### Problem description
Your task is to copy the listing exactly, with the pictures left out.

### Data shown
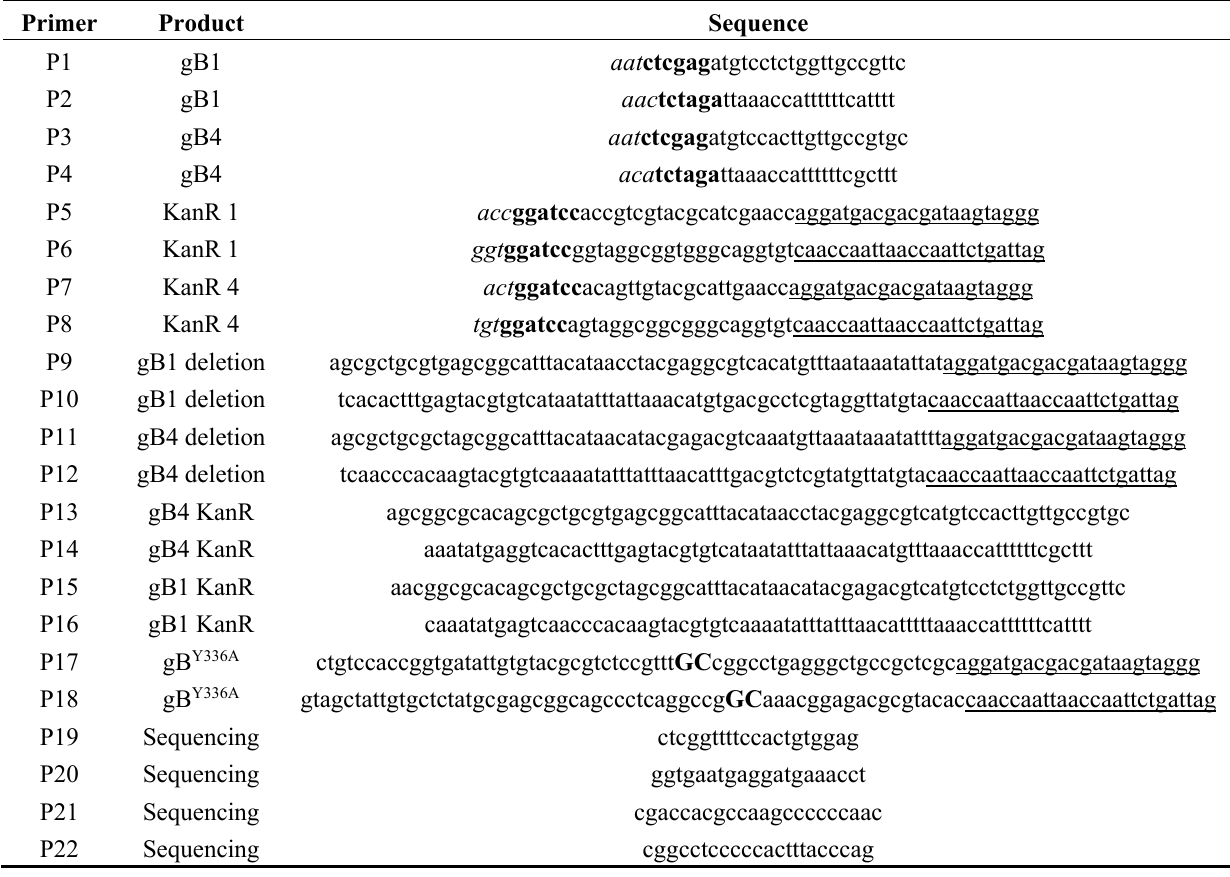
Table 1. Oligonucleotide primers used in this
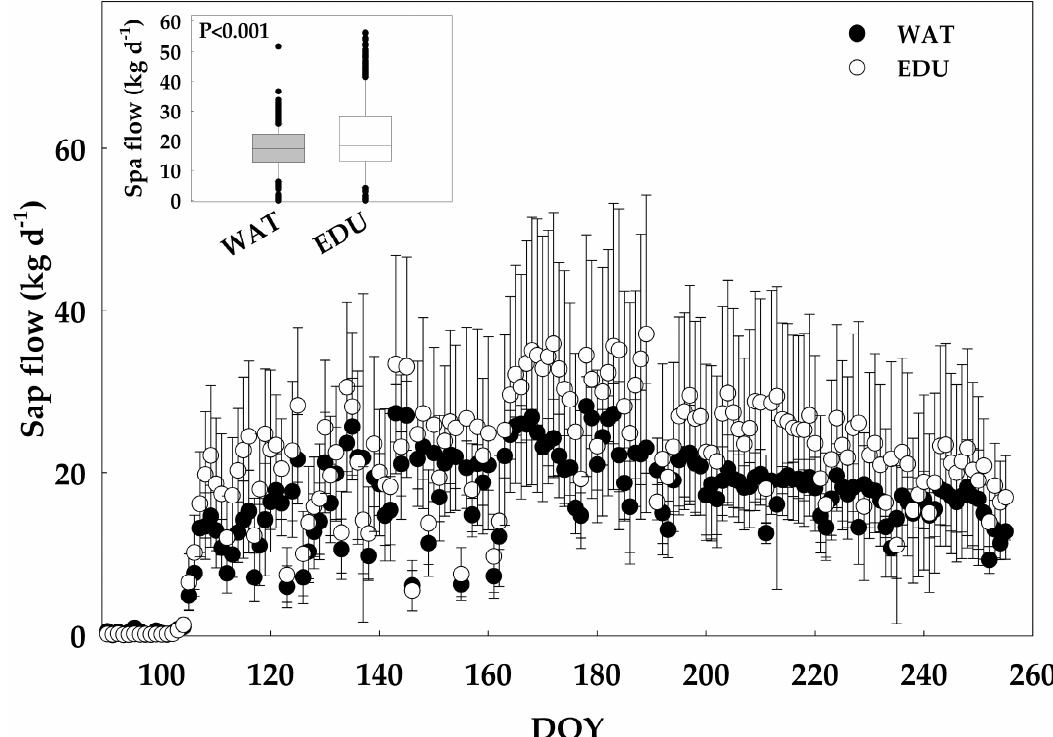
Figure 4. Time course of sap flow (±SD) during the growing season 2013 ( N = 5 trees). The inset shows the box-plot representing the range of daily sap flow in WAT (water treated) and O 3 -protected EDU (EDU treated) trees. The box shows the distribution of the 25–75% quartiles, the median is represented by a horizontal line within the box, vertical bars indicate minimum/maximum values and circles symbolize outlying data points. p -value was based on the Mann-Whitney test.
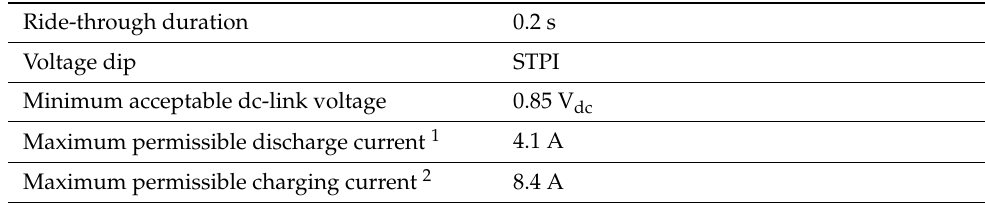
Table 1. Ride-through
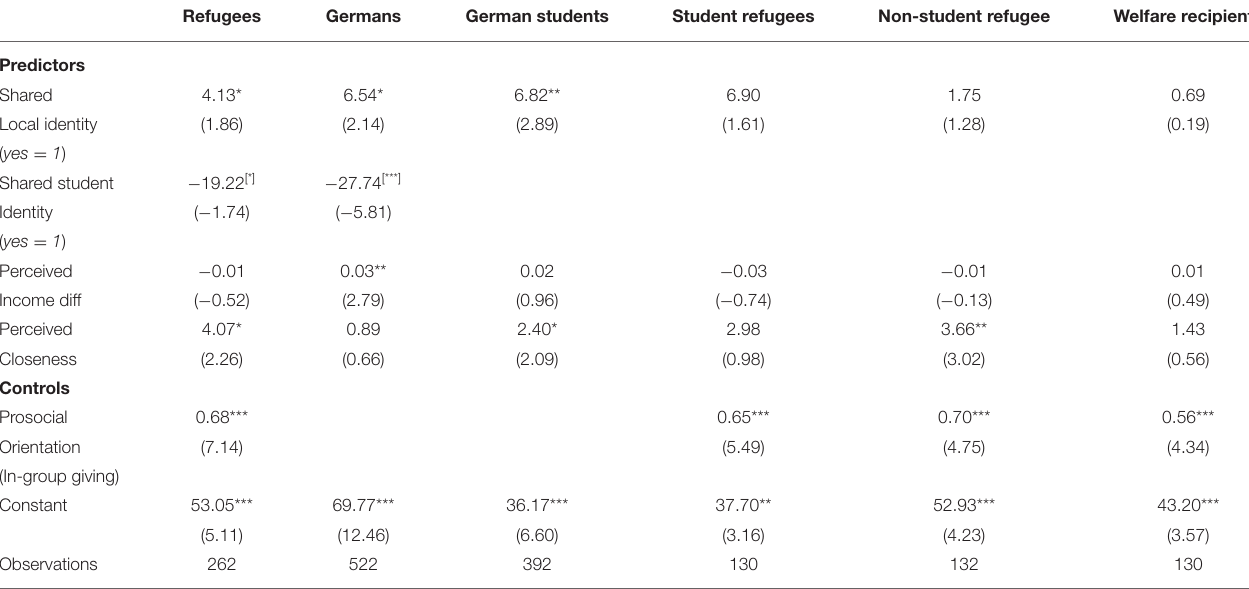
TABLE 2 | Subgroup analyses of altruistic giving for the refugee (student and non-student refugees, column 1) and German (German students and social welfare recipients, column 2) subsample and for each individual receiver group separately (columns 3–6).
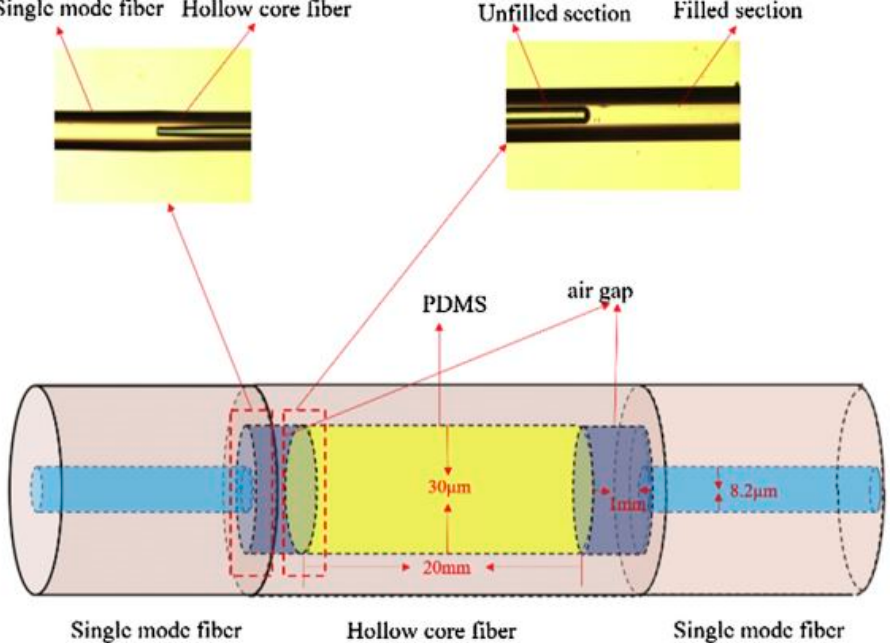
Figure 10. Temperature sensor with PDMS/silica hybrid fiber structure [83].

### Answer for the task
Table 1. Oligonucleotide primers used in this
Figure 4. Time course of sap flow (±SD) during the growing season 2013 ( N = 5 trees). The inset shows the box-plot representing the range of daily sap flow in WAT (water treated) and O 3 -protected EDU (EDU treated) trees. The box shows the distribution of the 25–75% quartiles, the median is represented by a horizontal line within the box, vertical bars indicate minimum/maximum values and circles symbolize outlying data points. p -value was based on the Mann-Whitney test.
Table 1. Ride-through
TABLE 2 | Subgroup analyses of altruistic giving for the refugee (student and non-student refugees, column 1) and German (German students and social welfare recipients, column 2) subsample and for each individual receiver group separately (columns 3–6).
Figure 10. Temperature sensor with PDMS/silica hybrid fiber structure [83].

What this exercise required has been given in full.